Perhaps realizing that current Attorney General Jason Ravnsborg needs a chief of staff just to tie his tie correctly, House State Affairs Friday decided to ditch the new challenge option and those deadly legal fees and sent the House a new hoghouse of HB 1093. This version is less bad… but it still doesn’t serve the ballot question process well.

The new version of HB 1093 adds this language to ballot question petition law:

The secretary of state shall generate the random sample under § 2-1-16 and make available to the public the petitions and random sample validation sheets within thirty days of a request and payment of reasonable fees in accordance with § 1-8-10.

It appears the intent of this new line is to allow potential challengers to request a copy of the petition and the secretary’s random sample before the Secretary rules on the validity of the petition. Arguably, that gives challengers extra time to research the signatures and build their case. However, the 30-day time limit is potentially problematic. When I’ve requested access to ballot question petitions, I’ve found the Secretary has been able to process that request pretty quickly, even without a statutory deadline.

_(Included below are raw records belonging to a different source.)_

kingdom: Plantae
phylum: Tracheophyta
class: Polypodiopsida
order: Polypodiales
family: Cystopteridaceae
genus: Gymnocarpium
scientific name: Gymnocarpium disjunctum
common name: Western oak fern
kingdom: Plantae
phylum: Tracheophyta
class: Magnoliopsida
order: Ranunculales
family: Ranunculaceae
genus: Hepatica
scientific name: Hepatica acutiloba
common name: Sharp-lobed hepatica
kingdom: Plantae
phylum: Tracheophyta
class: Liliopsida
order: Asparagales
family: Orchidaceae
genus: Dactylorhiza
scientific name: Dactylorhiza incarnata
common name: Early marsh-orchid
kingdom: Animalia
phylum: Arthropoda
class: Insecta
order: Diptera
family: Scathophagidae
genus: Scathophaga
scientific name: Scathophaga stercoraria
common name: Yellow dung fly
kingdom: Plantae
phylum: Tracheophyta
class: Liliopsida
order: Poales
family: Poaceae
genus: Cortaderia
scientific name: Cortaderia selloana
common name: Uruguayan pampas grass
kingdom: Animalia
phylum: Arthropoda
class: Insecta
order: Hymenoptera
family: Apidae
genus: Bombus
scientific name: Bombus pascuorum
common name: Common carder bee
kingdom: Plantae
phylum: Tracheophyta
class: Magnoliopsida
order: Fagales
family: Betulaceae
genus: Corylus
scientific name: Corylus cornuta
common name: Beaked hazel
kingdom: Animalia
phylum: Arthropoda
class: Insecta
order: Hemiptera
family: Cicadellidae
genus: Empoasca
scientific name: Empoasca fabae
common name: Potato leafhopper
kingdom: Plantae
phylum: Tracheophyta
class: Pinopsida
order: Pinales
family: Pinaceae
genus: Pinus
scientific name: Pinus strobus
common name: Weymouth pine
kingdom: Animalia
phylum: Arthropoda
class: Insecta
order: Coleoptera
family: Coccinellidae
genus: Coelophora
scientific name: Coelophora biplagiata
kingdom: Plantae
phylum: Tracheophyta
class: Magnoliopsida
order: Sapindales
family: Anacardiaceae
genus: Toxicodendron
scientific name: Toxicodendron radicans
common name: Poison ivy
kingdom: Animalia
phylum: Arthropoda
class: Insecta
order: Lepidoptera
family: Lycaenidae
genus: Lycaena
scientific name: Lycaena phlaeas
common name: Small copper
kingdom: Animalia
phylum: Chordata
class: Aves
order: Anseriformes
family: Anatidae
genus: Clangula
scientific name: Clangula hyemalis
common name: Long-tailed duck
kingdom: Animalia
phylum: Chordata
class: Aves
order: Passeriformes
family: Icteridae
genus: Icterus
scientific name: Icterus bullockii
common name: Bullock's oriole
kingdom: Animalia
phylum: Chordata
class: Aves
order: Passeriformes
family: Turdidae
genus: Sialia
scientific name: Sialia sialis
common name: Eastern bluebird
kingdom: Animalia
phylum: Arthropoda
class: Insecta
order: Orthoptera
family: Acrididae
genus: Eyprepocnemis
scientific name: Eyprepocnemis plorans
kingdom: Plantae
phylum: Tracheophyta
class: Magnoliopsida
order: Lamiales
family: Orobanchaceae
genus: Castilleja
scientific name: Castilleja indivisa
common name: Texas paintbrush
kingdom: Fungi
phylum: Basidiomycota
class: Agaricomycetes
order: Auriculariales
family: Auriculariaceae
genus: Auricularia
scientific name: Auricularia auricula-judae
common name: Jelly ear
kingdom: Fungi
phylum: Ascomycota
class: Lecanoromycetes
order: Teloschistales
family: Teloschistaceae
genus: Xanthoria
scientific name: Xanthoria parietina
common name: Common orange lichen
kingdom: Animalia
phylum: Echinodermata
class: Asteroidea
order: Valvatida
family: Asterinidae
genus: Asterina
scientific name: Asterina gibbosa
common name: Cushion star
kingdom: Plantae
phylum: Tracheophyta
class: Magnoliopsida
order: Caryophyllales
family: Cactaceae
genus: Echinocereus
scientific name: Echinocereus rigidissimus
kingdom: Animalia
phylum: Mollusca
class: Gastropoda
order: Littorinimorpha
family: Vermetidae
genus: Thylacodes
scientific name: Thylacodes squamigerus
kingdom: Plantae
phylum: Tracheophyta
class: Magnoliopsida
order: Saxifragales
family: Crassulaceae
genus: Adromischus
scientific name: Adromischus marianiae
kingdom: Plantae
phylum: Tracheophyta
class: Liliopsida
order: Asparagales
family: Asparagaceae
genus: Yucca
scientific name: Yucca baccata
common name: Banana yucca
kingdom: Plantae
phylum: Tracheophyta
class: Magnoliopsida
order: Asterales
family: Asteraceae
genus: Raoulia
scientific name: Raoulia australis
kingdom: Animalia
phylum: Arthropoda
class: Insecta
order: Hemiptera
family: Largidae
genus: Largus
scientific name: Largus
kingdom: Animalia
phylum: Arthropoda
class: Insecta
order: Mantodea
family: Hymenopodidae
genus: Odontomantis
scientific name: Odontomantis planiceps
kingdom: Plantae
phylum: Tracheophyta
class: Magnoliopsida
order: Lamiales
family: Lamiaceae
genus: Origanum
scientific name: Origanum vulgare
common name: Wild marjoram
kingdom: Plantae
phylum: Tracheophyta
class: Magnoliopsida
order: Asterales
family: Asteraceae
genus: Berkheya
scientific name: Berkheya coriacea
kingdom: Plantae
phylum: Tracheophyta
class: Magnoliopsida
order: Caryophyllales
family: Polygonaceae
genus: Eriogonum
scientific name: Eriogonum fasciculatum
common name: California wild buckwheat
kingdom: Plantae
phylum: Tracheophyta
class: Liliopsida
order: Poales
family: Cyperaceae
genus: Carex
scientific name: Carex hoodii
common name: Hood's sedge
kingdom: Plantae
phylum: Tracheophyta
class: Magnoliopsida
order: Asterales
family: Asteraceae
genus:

Writing 30 days into the law opens the door for a less responsive Secretary to sit on a request, before or after validation, and delay a challenger’s ability to get going on a challenge. Imagine this timeline:

  1. Secretary receives ballot question petition on June 25.
  2. Citizen files request for petition and random sample on June 26.
  3. Secretary prepares and checks random sample and declares petition valid on June 27.
  4. Taking advantage of full 30-day period specified in HB 1093, Secretary releases requested petition copy and random sample to challenger on July 25.
  5. Because the challenge period to the Secretary is only 30 days, citizen has only two days to process the documents and file challenge with the Secretary.

To clarify the situation, HB 1093 should clarify that the Secretary must provide those documents within a week of the request (it’s not that hard) or amend statute to start the 30-day challenge clock from the day that the Secretary first makes the documents public.

6 Comments

  1. Debbo

    More of the SDGOP showing the citizens who’s in charge. It’s sure not government of, by and for the people.

  2. Donald Pay

    Under Dog the Dipsh*ts Rule.

  3. Hugh Hagel

    Nebraska, Montana, North Dakota and Utah , have by voters initiated a law that expands Medicad and the Utah state government is totally controlled by republicans as is here , and the republicans in their state legislature is doing a end around to stop the will of the people, claiming that their people didn’t understand what they were doing . If the people of S.D. did the same thing our legislature would also do what Utah’s did ; but isn’t it better politics in you can just make the process of initiateing a law almost impossible.

  4. Jake Kammerer

    Thanks to you, Cory, the ordinary people of South Dakota have been made aware of all the ‘hoodwinking the SD GOP is doing in regards to the initiative and petition process in SD. Donald Pay and others are also commended greatly. Thank You. The GOP is horribly afraid of the common people’s right to bring their own laws to a vote. The condescension attitude of our legislature is apparent. “We are smarter than you” -just trust us……

  5. Debbo

    Hugh, add Idaho to your list. Same thing, voters approved expanding Medicaid, legislature is subverting their will. The Cult of GOP rules! At least, per their behavior.

    The states on your list Hugh, and all the states gerrymandered out of equal and fair representation, are no longer democracies.

    That’s not hyperbole. That’s fact by definition.